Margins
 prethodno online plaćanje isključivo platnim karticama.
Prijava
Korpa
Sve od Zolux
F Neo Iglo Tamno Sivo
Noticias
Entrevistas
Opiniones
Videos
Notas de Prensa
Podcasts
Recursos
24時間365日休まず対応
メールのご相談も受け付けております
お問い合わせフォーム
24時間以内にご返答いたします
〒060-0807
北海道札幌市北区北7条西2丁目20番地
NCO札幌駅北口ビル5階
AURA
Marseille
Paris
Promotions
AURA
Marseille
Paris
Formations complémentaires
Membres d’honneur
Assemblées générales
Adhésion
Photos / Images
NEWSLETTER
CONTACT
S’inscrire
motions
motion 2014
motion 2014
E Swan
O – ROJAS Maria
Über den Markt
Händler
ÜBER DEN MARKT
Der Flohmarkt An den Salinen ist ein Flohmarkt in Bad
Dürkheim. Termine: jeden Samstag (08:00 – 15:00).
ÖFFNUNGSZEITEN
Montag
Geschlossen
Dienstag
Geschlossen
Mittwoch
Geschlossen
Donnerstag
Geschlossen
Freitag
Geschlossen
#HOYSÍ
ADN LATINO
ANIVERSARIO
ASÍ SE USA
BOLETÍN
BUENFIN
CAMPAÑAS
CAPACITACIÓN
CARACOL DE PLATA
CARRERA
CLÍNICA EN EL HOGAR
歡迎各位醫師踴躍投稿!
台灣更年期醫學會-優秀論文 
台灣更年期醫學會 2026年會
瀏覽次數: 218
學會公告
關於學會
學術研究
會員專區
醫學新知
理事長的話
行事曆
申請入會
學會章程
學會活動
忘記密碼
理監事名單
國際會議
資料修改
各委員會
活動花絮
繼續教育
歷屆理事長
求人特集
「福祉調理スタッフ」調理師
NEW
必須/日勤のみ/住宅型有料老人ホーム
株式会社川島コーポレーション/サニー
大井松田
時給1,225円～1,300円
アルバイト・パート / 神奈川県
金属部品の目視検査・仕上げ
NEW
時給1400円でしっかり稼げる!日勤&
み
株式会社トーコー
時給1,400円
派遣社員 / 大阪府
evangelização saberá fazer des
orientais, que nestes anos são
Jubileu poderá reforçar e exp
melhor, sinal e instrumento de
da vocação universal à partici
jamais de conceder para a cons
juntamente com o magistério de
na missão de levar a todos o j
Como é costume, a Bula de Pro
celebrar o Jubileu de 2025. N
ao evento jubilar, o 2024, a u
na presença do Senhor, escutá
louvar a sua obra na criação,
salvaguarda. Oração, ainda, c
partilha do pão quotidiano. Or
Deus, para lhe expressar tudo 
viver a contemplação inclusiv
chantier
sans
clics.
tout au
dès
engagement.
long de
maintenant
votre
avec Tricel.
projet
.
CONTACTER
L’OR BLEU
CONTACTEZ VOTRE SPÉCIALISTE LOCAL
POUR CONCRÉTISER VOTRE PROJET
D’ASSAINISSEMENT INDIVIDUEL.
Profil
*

-----

(WHAT YOU NEED TO DO) This exercise asks for every line of the records to be repeated exactly.

(OUTPUT OF THE EXERCISE)
Margins
 prethodno online plaćanje isključivo platnim karticama.
Prijava
Korpa
Sve od Zolux
F Neo Iglo Tamno Sivo
Noticias
Entrevistas
Opiniones
Videos
Notas de Prensa
Podcasts
Recursos
24時間365日休まず対応
メールのご相談も受け付けております
お問い合わせフォーム
24時間以内にご返答いたします
〒060-0807
北海道札幌市北区北7条西2丁目20番地
NCO札幌駅北口ビル5階
AURA
Marseille
Paris
Promotions
AURA
Marseille
Paris
Formations complémentaires
Membres d’honneur
Assemblées générales
Adhésion
Photos / Images
NEWSLETTER
CONTACT
S’inscrire
motions
motion 2014
motion 2014
E Swan
O – ROJAS Maria
Über den Markt
Händler
ÜBER DEN MARKT
Der Flohmarkt An den Salinen ist ein Flohmarkt in Bad
Dürkheim. Termine: jeden Samstag (08:00 – 15:00).
ÖFFNUNGSZEITEN
Montag
Geschlossen
Dienstag
Geschlossen
Mittwoch
Geschlossen
Donnerstag
Geschlossen
Freitag
Geschlossen
#HOYSÍ
ADN LATINO
ANIVERSARIO
ASÍ SE USA
BOLETÍN
BUENFIN
CAMPAÑAS
CAPACITACIÓN
CARACOL DE PLATA
CARRERA
CLÍNICA EN EL HOGAR
歡迎各位醫師踴躍投稿!
台灣更年期醫學會-優秀論文 
台灣更年期醫學會 2026年會
瀏覽次數: 218
學會公告
關於學會
學術研究
會員專區
醫學新知
理事長的話
行事曆
申請入會
學會章程
學會活動
忘記密碼
理監事名單
國際會議
資料修改
各委員會
活動花絮
繼續教育
歷屆理事長
求人特集
「福祉調理スタッフ」調理師
NEW
必須/日勤のみ/住宅型有料老人ホーム
株式会社川島コーポレーション/サニー
大井松田
時給1,225円～1,300円
アルバイト・パート / 神奈川県
金属部品の目視検査・仕上げ
NEW
時給1400円でしっかり稼げる!日勤&
み
株式会社トーコー
時給1,400円
派遣社員 / 大阪府
evangelização saberá fazer des
orientais, que nestes anos são
Jubileu poderá reforçar e exp
melhor, sinal e instrumento de
da vocação universal à partici
jamais de conceder para a cons
juntamente com o magistério de
na missão de levar a todos o j
Como é costume, a Bula de Pro
celebrar o Jubileu de 2025. N
ao evento jubilar, o 2024, a u
na presença do Senhor, escutá
louvar a sua obra na criação,
salvaguarda. Oração, ainda, c
partilha do pão quotidiano. Or
Deus, para lhe expressar tudo 
viver a contemplação inclusiv
chantier
sans
clics.
tout au
dès
engagement.
long de
maintenant
votre
avec Tricel.
projet
.
CONTACTER
L’OR BLEU
CONTACTEZ VOTRE SPÉCIALISTE LOCAL
POUR CONCRÉTISER VOTRE PROJET
D’ASSAINISSEMENT INDIVIDUEL.
Profil
*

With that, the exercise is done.